Eles voaram muito alto. Agora, como Ícaro, um após o outro, por arrogância, complacência, inépcia ou por não ouvir os conselhos dos sábios, suas asas precárias derreteram e caíram no mar que os está engolindo. O último deles foi Boris Johnson, um grande amante da cultura clássica, cujo alto conhecimento usou tão pouco, dando lugar a baixos instintos populistas.

Antes dele, caiu Donald Trump, também símbolo do enorme choque nacional-populista de 2016 — com o Brexit e a conquista da Casa Branca na época— que teve seu epicentro nas grandes nações anglo-saxônicas. O ex-presidente dos EUA enfrenta agora a embaraçosa reconstrução, em comissão parlamentar, de sua atitude no triste episódio da invasão ao Capitólio após sua derrota nas eleições presidenciais de 2020.

Outros companheiros da época de ouro do populismo ocidental sofreram um destino semelhante. Matteo Salvini, líder da Liga, que chegou à vice-presidência do Governo e teve mais de 30% das intenções de voto, respinga em um escorregador político lamacento. Seus parceiros de aventura no Executivo hiperpopulista formado na Itália em 2018, o Movimento Cinco Estrelas, estão gravemente feridos e acabam de sofrer uma separação. Ambos, marcados por gestões no mínimo questionáveis, escândalos e lideranças muitas vezes despreparadas.

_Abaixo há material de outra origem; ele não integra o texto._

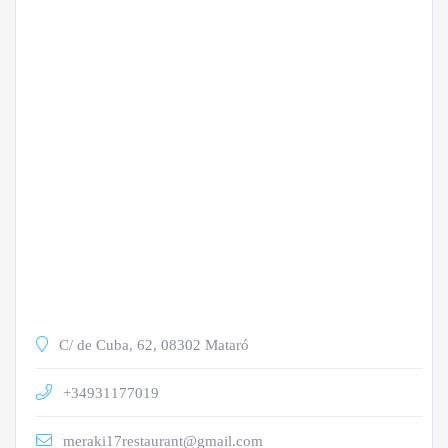
C/ de Cuba, 62, 08302 Mataró
+34931177019
meraki17restaurant@gmail.com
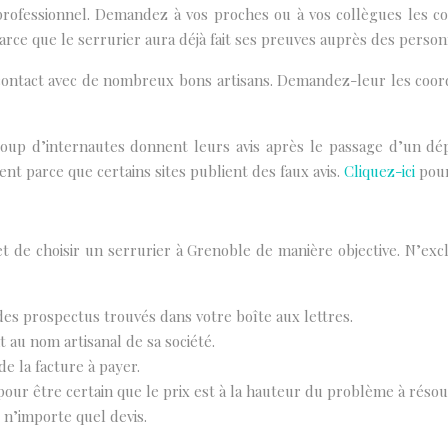
rofessionnel. Demandez à vos proches ou à vos collègues les co
 parce que le serrurier aura déjà fait ses preuves auprès des pers
 contact avec de nombreux bons artisans. Demandez-leur les co
oup d’internautes donnent leurs avis après le passage d’un dépa
lent parce que certains sites publient des faux avis.
Cliquez-ici
pour
 de choisir un serrurier à Grenoble de manière objective. N’exc
des prospectus trouvés dans votre boîte aux lettres.
 au nom artisanal de sa société.
e la facture à payer.
our être certain que le prix est à la hauteur du problème à résou
 n’importe quel devis.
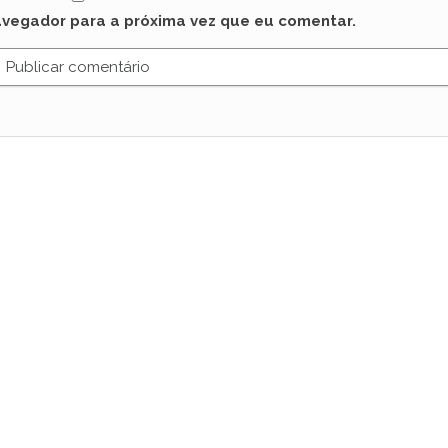
avegador para a próxima vez que eu comentar.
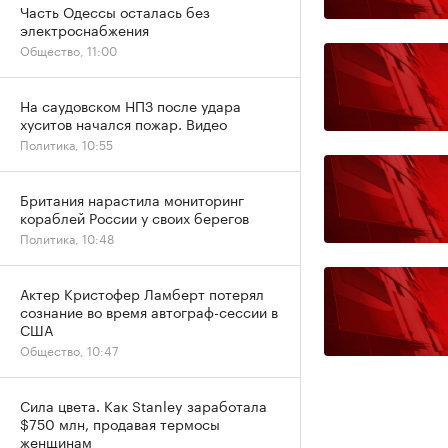
Часть Одессы осталась без
электроснабжения
Общество, 11:00
На саудовском НПЗ после удара
хуситов начался пожар. Видео
Политика, 10:55
Британия нарастила мониторинг
кораблей России у своих берегов
Политика, 10:48
Актер Кристофер Ламберт потерял
сознание во время автограф-сессии в
США
Общество, 10:47
Сила цвета. Как Stanley заработала
$750 млн, продавая термосы
женщинам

Há outros. Na Áustria, o ultradireitista Partido da Liberdade (FPO), foi expulso do poder após um escândalo que revelou a nebulosidade de sua liderança. Na Eslovênia, os eleitores jogaram o nacional-populista Janez Jansa no mar político.

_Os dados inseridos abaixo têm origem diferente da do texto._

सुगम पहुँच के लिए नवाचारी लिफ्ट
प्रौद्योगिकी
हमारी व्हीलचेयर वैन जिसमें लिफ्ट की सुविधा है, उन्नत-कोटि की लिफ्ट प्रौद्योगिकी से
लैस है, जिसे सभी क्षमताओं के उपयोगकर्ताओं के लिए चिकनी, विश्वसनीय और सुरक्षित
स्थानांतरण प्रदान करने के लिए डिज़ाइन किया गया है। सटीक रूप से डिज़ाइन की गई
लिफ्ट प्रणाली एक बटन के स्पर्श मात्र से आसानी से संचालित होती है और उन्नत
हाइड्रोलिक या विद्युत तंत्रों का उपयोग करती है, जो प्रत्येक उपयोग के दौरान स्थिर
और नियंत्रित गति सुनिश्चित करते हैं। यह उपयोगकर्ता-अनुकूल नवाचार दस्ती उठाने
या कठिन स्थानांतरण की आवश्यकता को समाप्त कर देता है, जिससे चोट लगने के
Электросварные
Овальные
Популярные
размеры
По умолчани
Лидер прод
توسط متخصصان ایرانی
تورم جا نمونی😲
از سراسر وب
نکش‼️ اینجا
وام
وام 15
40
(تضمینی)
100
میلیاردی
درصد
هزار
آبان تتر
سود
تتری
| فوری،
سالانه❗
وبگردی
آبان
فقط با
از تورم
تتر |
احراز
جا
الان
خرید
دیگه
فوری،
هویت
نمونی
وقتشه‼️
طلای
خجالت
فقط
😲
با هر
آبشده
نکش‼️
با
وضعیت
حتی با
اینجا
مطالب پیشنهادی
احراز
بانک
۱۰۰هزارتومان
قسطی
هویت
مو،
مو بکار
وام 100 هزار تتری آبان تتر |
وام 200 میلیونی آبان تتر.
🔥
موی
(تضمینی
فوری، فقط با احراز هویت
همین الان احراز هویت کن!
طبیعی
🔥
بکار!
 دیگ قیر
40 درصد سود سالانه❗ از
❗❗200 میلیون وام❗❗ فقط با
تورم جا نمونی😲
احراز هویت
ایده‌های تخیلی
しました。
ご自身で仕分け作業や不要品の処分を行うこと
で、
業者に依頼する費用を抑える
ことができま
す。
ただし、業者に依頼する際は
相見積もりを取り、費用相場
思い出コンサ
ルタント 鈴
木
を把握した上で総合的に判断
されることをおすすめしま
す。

Os porta-bandeiras do populismo ocidental sentem-se muito mal por se aproximarem do sol do poder. Cada um tem sua história, mas geralmente suas asas não aguentam: tendem a ser ineficazes na gestão, muito propensas a escândalos. Neste contexto, é significativo notar que, ao contrário dos casos anteriores, Marine Le Pen conseguiu evitar esta grande ressaca e obter resultados não vitoriosos mas convincentes nas recentes eleições presidenciais e legislativas. Talvez seja porque ninguém conseguiu julgá-la por sua ação do governo. Talvez, depois de passar pelo poder, ela também caísse no mar.

O acúmulo de casos é suficiente para traçar uma tendência. É provável que o Brasil confirme a dinâmica com a derrota de Jair Bolsonaro nas eleições presidenciais, em outubro.

mandato nos EUA

O Partido Conservador britânico – conhecido como uma monarquia absoluta moderada pelo regicídio – realizou uma operação necessária para seu país e para seu próprio futuro. O acúmulo de escândalos e fragilidades era insustentável. Não sabemos quanto dessa ação responde a critérios morais e quanto a meros cálculos de poder. De qualquer forma, foi uma ação correta, e seria de esperar que o Partido Republicano dos EUA fizesse o mesmo e finalmente se livrasse do espectro de Trump.

É fundamental que os partidos conservadores tradicionais, descarrilados em uma vertente nacional-populista, redirecionem suas trajetórias para órbitas mais moderadas. A solução para o desafio da extrema direita é não abraçar sua tese. Isso é muito negativo para as democracias, que talvez tenham seu principal risco nesse fenômeno, mas também para eles mesmos. A glória do voo é muito breve. O impacto contra o mar vem depois, e vamos ver como voltar a partir daí.